IA Générative : LLM, Prompts et Postmortems Augmentés

L'IA est à la fois un risque et une arme contre le hindsight bias

Les grands modèles de langage (LLM) — Claude, GPT, Gemini — sont statistiquement biaisés en faveur du hindsight. Pourquoi ? Parce qu'ils sont entraînés sur des corpus de récits post hoc : autobiographies, retours d'expérience, postmortems publiés, articles de presse. Toute leur littérature interne est rétrospective.

Conséquence directe : si vous demandez à un LLM « pourquoi cette startup a-t-elle échoué ? », il produira une explication causale fluide et apparemment évidente — même si, ex ante, l'issue était imprévisible.

C'est à la fois :

  • Un risque quand on s'en sert pour analyser des décisions passées sans précaution.
  • Un levier formidable pour la vente, le copywriting et le storytelling (cf. chapitre 4).

Ce chapitre vous donne les prompts et workflows pour les deux usages.

Partie 1 — Exploiter le hindsight des LLM pour la vente

Prompt 1 : Génération de témoignage « rétro-évidence »

Tu es copywriter spécialisé dans les témoignages clients à fort taux de conversion.

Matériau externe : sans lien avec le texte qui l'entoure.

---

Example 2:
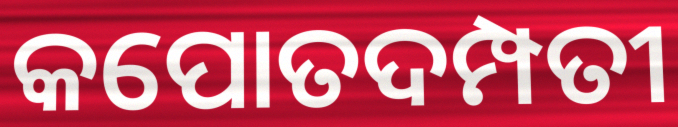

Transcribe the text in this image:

କପୋତଦମ୍ପତୀ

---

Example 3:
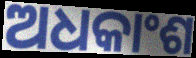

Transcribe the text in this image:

ଅଧକାଂଶ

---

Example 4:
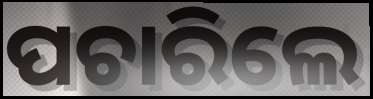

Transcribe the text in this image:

ପଚାରିଲେ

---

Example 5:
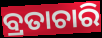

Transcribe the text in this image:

ବ୍ରତାଚାରିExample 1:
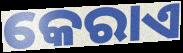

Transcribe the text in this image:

କେରାଏ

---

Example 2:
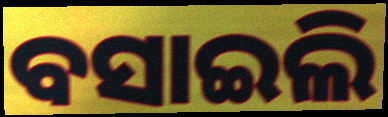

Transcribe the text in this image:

ବସାଇଲି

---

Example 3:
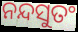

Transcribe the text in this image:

ନନ୍ଦସୁତଂ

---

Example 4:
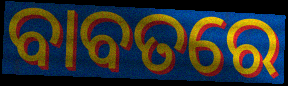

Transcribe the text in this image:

ବାବତରେ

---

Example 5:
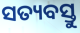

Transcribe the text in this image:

ସତ୍ୟବସ୍ତୁ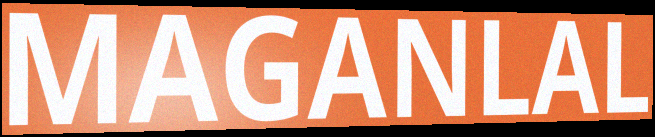
MAGANLAL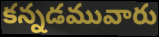
కన్నడమువారుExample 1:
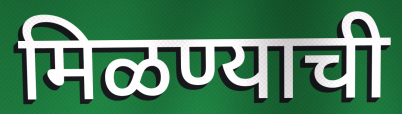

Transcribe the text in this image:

मिळण्याची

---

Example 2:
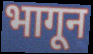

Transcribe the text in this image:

भागून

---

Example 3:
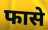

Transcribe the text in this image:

फासे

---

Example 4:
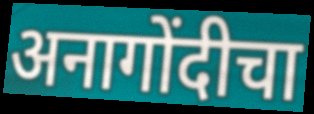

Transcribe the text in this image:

अनागोंदीचा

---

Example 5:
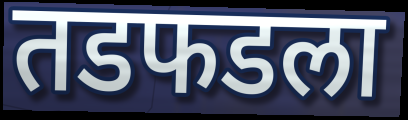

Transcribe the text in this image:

तडफडला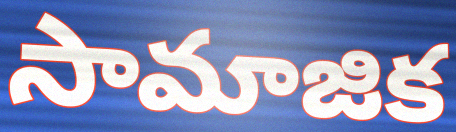
సామాజిక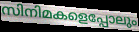
സിനിമകളെപ്പോലുംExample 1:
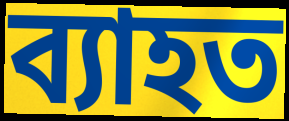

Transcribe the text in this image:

ব্যাহত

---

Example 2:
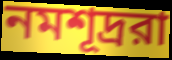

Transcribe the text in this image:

নমশূদ্ররা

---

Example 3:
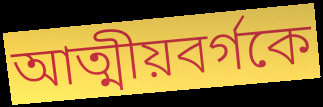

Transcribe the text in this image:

আত্মীয়বর্গকে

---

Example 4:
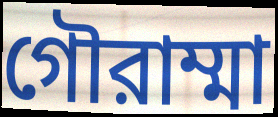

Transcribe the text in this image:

গৌরাম্মা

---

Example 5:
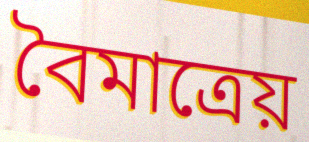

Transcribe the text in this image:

বৈমাত্রেয়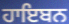
ਹਾਇਬਨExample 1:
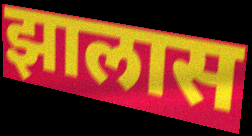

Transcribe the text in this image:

झालास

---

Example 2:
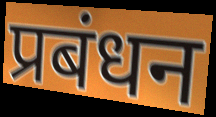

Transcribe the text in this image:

प्रबंधन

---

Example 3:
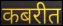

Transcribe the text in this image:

कबरीत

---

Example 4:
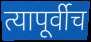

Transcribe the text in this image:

त्यापूर्वीच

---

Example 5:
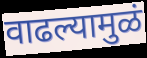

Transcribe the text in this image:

वाढल्यामुळं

À partir des éléments suivants :
- Profil client : {profil}
- Produit acheté : {produit}
- Bénéfice principal observé : {bénéfice}
- Doute initial du client : {doute}

Rédige un témoignage de 120 mots structuré en 3 temps :
1. Doute initial reconnu (« Je trouvais que… »)
2. Bascule (« Et puis j'ai vu que… »)
3. Évidence rétrospective (« Aujourd'hui, c'est clair que… »)

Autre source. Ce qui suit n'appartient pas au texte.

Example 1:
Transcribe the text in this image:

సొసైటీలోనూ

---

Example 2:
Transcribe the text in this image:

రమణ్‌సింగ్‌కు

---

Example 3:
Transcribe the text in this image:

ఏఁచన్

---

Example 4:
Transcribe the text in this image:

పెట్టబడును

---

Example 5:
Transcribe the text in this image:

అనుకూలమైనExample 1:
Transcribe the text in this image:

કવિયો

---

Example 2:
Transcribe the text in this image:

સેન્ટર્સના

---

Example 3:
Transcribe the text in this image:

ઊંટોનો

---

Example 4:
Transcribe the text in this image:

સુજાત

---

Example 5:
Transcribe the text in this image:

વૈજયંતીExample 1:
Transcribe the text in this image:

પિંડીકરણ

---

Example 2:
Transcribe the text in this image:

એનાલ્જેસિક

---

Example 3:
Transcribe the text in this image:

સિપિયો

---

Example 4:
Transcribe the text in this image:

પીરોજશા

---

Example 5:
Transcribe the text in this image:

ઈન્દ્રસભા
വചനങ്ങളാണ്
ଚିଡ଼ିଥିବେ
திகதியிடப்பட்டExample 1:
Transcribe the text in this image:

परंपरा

Le ton doit être sincère, pas marketingisé. Évite tout superlatif vide.
Le 3e temps doit donner au lecteur (futur prospect) le sentiment de vivre la même évidence.

Prompt 2 : Séquence « of course » email J+1, J+3, J+7

Tu es expert en marketing automation post-achat orienté hindsight bias.

Contexte :
- Produit : {produit}
- Profil acheteur : {ICP}
- Signal psychologique à activer : sentiment d'avoir « toujours su » que c'était la bonne décision

Rédige une séquence de 3 emails :
- J+1 : étiquetage du choix comme exigeant et discerné
- J+3 : reconstruction des 3 signaux que l'acheteur aurait dû lire
- J+7 : verrouillage social par alignement avec les profils qui réussissent

Contraintes :
- Pas de superlatifs vides
- Une CTA douce par email (pas une promotion)
- Maximum 180 mots par email

Prompt 3 : Réécriture d'objection en signal rétrospectif

Le prospect a exprimé cette objection : "{objection}"

Réécris cette objection en deux temps :
1. Reformulation valorisante (ce que l'objection révèle de positif chez le prospect)
2. Recadrage hindsight (en quoi cette même précaution sera, plus tard, vue comme un signe d'intelligence décisionnelle)

Maximum 60 mots au total.

Partie 2 — Détecter et neutraliser le hindsight des LLM en analyse business

Le piège : le « postmortem hallucinatoire »

Demandez à n'importe quel LLM : « Pourquoi WeWork a-t-il échoué à son IPO en 2019 ? »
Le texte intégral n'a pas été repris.